What would education look like in 2025? There is a post relating to the use of Massive Open Online Education for K-12 education: in-2025-will-we-still-be-sending-our-kids-to-school. Here Matt Brett and Claire Macken remark:
From cradle to university, technology is present in childhood education and development. It can help children to develop literacy and numeracy. It can foster specific problem solving and critical thinking skills.
Much of this technology is already embedded in the classroom. Aside from the cost of maintaining functional computing and reasonable bandwidth internet connections, the massive online education experience can be achieved through open access approaches, for comparatively low cost.
At this point, policy priority for structured use of educational technology resides at the level of the school and the teacher.
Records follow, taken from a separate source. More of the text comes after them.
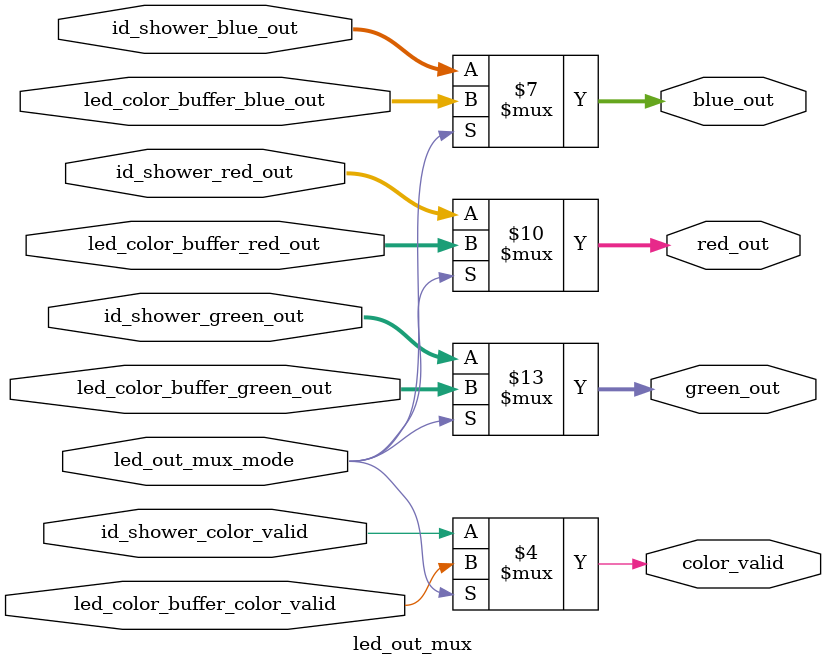
<source format=sv>
`timescale 1ns / 1ps
`include "mem/xilinx_true_dual_port_read_first_2_clock_ram.v"
`include "calibration/id_shower.sv"
`include "common/synchronizer.sv"
`default_nettype none

typedef enum logic {
    ID_SHOWER_OUT = 0,
    CAMERA_COLOR_OUT = 1
} led_out_mux_t;

module led_out_mux #(
    parameter int COLOR_WIDTH = 8 
)(
    input wire led_out_mux_t        led_out_mux_mode,
    // LED SHOWER INPUTS
    input wire [COLOR_WIDTH-1:0]    id_shower_green_out,
    input wire [COLOR_WIDTH-1:0]    id_shower_red_out,
    input wire [COLOR_WIDTH-1:0]    id_shower_blue_out,
    input wire                      id_shower_color_valid,
    // LED_COLOR_BUFFER INPUTS
    input wire [COLOR_WIDTH-1:0]    led_color_buffer_green_out,
    input wire [COLOR_WIDTH-1:0]    led_color_buffer_red_out,
    input wire [COLOR_WIDTH-1:0]    led_color_buffer_blue_out,
    input wire                      led_color_buffer_color_valid,
    // OUTPUTS
    output logic [COLOR_WIDTH-1:0]  green_out,
    output logic [COLOR_WIDTH-1:0]  red_out,
    output logic [COLOR_WIDTH-1:0]  blue_out,
    output logic                    color_valid
);

always_comb begin
    if (led_out_mux_mode == ID_SHOWER_OUT) begin
        green_out = id_shower_green_out;
        red_out = id_shower_red_out;
        blue_out = id_shower_blue_out;
        color_valid = id_shower_color_valid;
    end else begin
        green_out = led_color_buffer_green_out;
        red_out = led_color_buffer_red_out;
        blue_out = led_color_buffer_blue_out;
        color_valid = led_color_buffer_color_valid;
    end
end


endmodule

`default_nettype none
</source>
Technology is referred to in terms of a skill to be acquired, or as a cost driver for school funding.
The potential for educational technology as a disruptive force to the traditional models of schooling is absent.
However, as with MOOCs, the impact of digital technology and innovation legitimises questions about how the nature of schooling could, and should, adapt.
That is a wonderful vision!
I have shared here about the readiness of MOOC for k-12. Though I think we are not ready as yet by now, it is surely a great idea to consider that for our future education.
The nature of school would surely be changing as I have also conceived here.
I perceive the future of education through a networked learning approach, though it could be centred around an emergent, self-organising and adaptive learning pedagogy. We have summarized the pedagogy and the associated principles – i.e. the social, cognitive and teaching presence that could support such MOOCs, in our paper on Pedagogy to support human beings – via MOOCs (the cMOOCs).
I am posting part of the conclusion here: “A challenge associated with the educational use of the Web, social networking, and media, based on the MOOC distributed learning model, is that the open, emergent, chaotic nature of online interaction might conflict with the rigidly organized social structure of formal education, which involves prescriptive learning, standardized goals and curricula, fixed schedules, age-based grouping, classroom-based organization, and examinations. This formal view of education is problematic for professional learning and highlights a tension between learning in everyday life facilitated by emerging technologies and the philosophical stance and the pedagogies adopted by universities. A change in the thinking, philosophy, design, and pedagogies of institution-based online courses may be necessary if the affordances of emerging technologies are embraced and adopted within formal educational institutions. Considerable efforts will also be required to ensure an effective balance between openness and constraints when an online institutional course is fused with social networks. The adoption of MOOCs in formal education institutions is challenging, though it opens up new opportunities to experience the co-creation of networks within communities and new and participatory forms of communication and collaboration for both learners and educators.”
It seems that we have come up with one size suits all sorts of Massive Online Education meeting with networking opportunity and technology affordance. I think a balance and connection between these contrasting pedagogy needs to be fully understood and made, to ensure the nurturing of emergent learning, not just prescribed learning in MOOC.
What sort of questions relate to the adoption of technology in education? How about the nature of schooling? These are critical questions that I would like to explore.